W minionym dziesięcioleciu działalność Klubu skierowana była na: działalność naukową, na którą składały się odczyty, wykłady i panele o tematyce specjalistycznej i ogólnolekarskiej; aktywną działalność medyków, lekarzy okresu Powstania Warszawskiego i okupacji, z okazji 50- i 60-lecia wydarzeń; działalność środowiskową i towarzyską, a więc spotkania kolejnych roczników absolwentów Akademii Medycznej, okolicznościowe, jubileuszowe, świąteczne itp.; zebrania organizacji medycznych, takich jak Związek Zawodowy Lekarzy, Koła Naukowe absolwentów Akademii Medycznej, organizacje farmaceutyczne, firmy farmaceutyczne itp.; imprezy okolicznościowe organizowane przez TLW – coroczne Wolffiana, jubileusze, spotkania okolicznościowe, rocznice historyczne; spotkania o charakterze dyskusyjnym na temat etyki, deontologii, etosu lekarza, aktualnych problemów środowiska lekarskiego.
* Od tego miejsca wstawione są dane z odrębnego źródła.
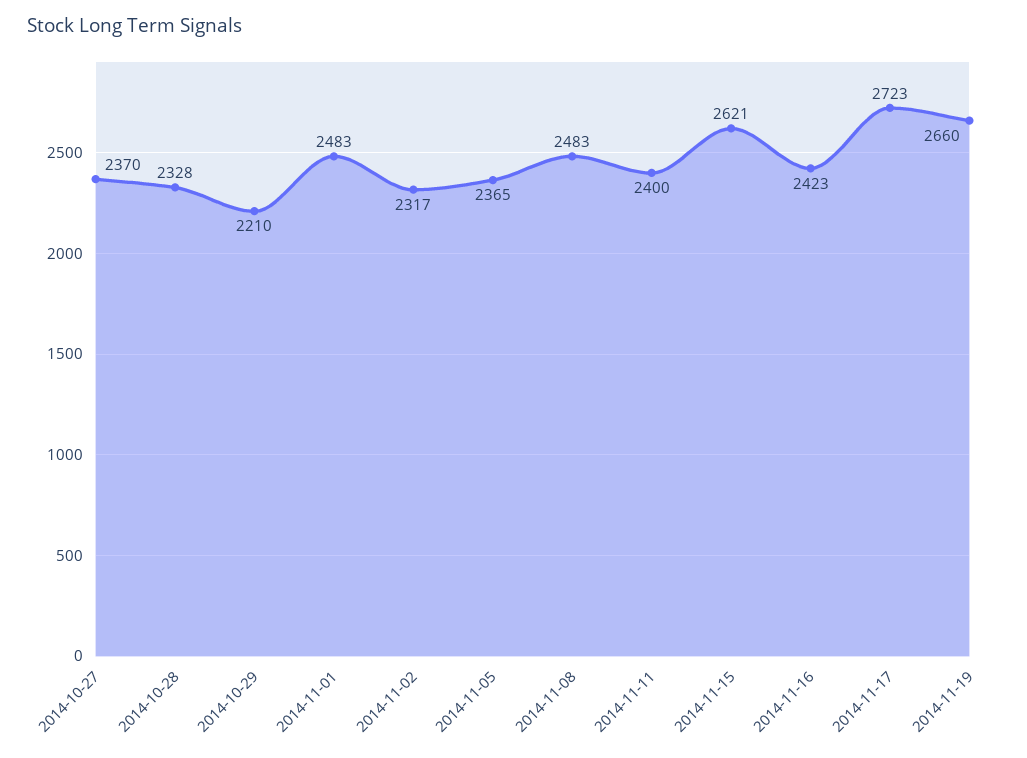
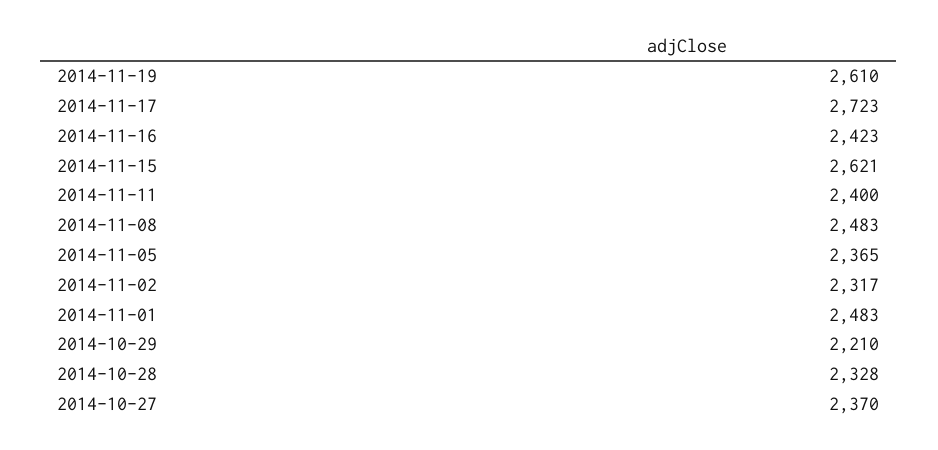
  {
    "2014-10-27": 2370,
    "2014-10-28": 2328,
    "2014-10-29": 2210,
    "2014-11-01": 2483,
    "2014-11-02": 2317,
    "2014-11-05": 2365,
    "2014-11-08": 2483,
    "2014-11-11": 2400,
    "2014-11-15": 2621,
    "2014-11-16": 2423,
    "2014-11-17": 2723,
-   "2014-11-19": 2660
+   "2014-11-19": 2610
  }

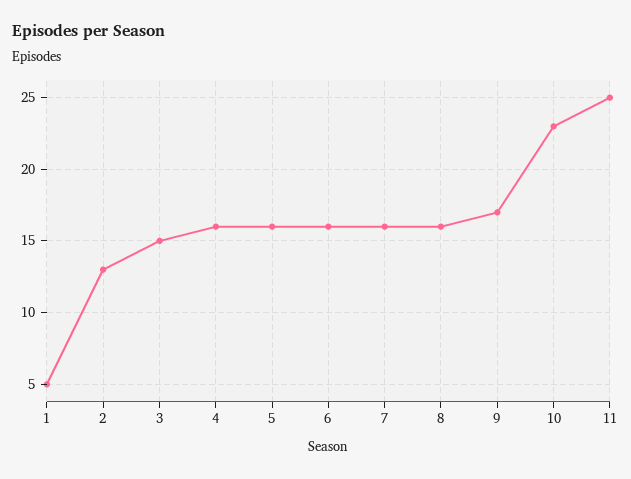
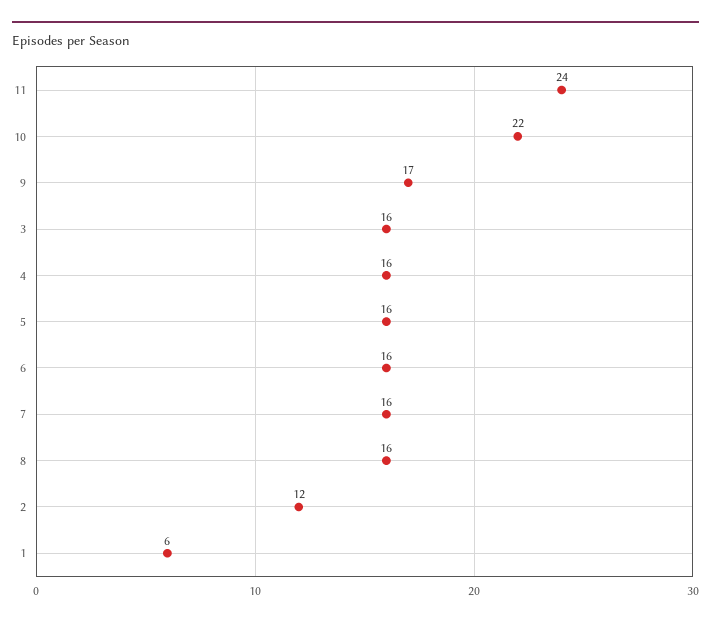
  {
-   "1": 5,
+   "1": 6,
-   "2": 13,
+   "2": 12,
-   "3": 15,
+   "3": 16,
    "4": 16,
    "5": 16,
    "6": 16,
    "7": 16,
    "8": 16,
    "9": 17,
-   "10": 23,
+   "10": 22,
-   "11": 25
+   "11": 24
  }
Należy pamiętać, że Dom i Klub Lekarza działały w innych realiach społecznych i ekonomicznych niż te sprzed 20 lat, stąd zakres i możliwości zależą od sytuacji, w jakich żyją dziś i pracują lekarze warszawscy.
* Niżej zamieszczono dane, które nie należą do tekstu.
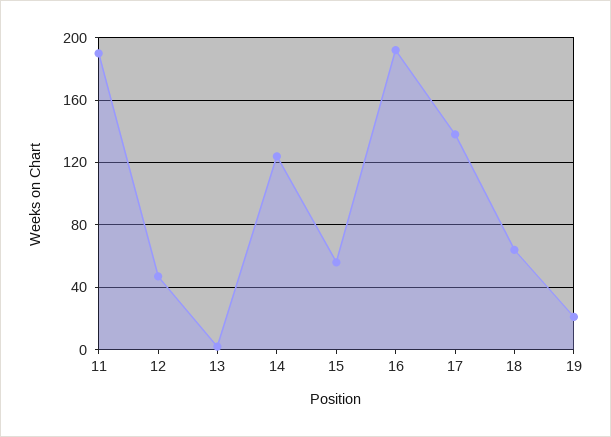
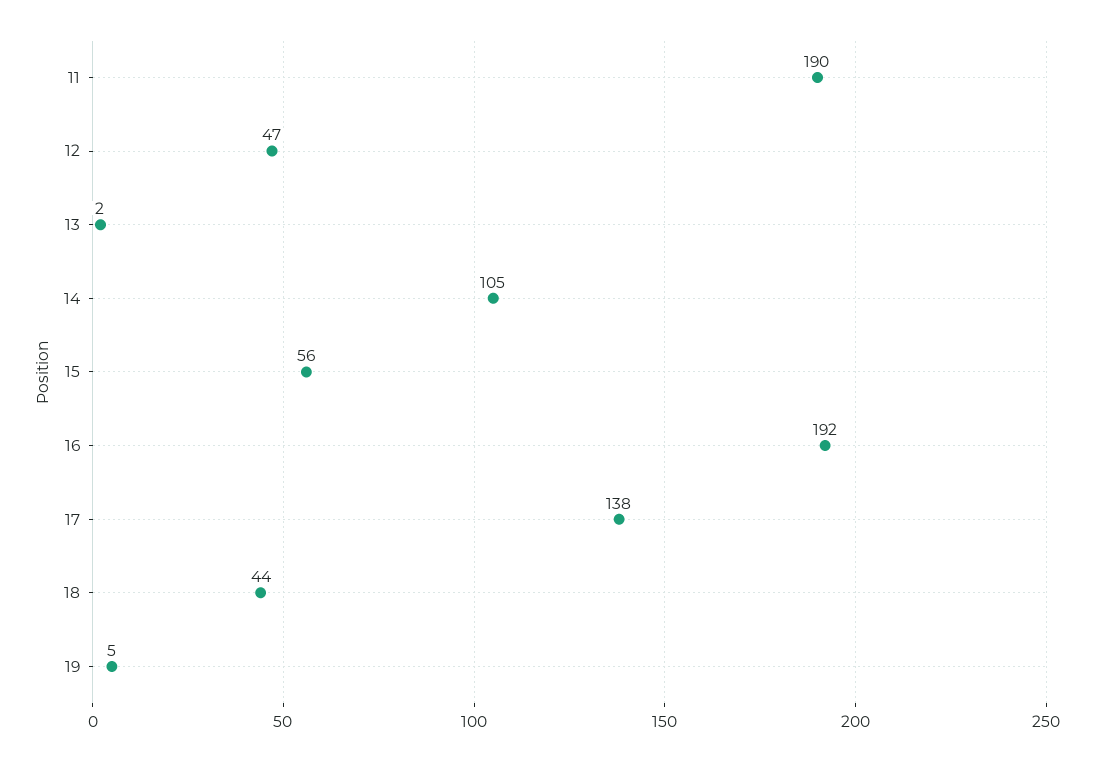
  {
    "11": 190,
    "12": 47,
    "13": 2,
-   "14": 125,
+   "14": 105,
    "15": 56,
    "16": 192,
    "17": 138,
-   "18": 65,
+   "18": 44,
-   "19": 20
+   "19": 5
  }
Klub prowadzi też działalność gospodarczą, oferując lekarzom i ich gościom bar i restaurację po umiarkowanych cenach. Dysponuje również pokojami gościnnymi, ze znaczną zniżką dla lekarzy.

Przez 30 lat Klubem kierował dr Andrzej Trzaskowski, którego udział w powstaniu Klubu przy Raszyńskiej i jego działalność znane są wszystkim. Wszystko, co działo się w Klubie, zawdzięczamy w dużym stopniu jego osobowości. Zasługuje on na najwyższe uznanie za inwencję, poniesiony trud i zaangażowanie.

W maju br. dr Andrzej Trzaskowski z powodów osobistych ustąpił ze stanowiska dyrektora Klubu. Jego obowiązki przejmuje nowo powołana Komisja Klubowa, która pod przewodnictwem koleżanki Wiesławy Szymańskiej każe żywić nadzieję, iż będzie tylko lepiej.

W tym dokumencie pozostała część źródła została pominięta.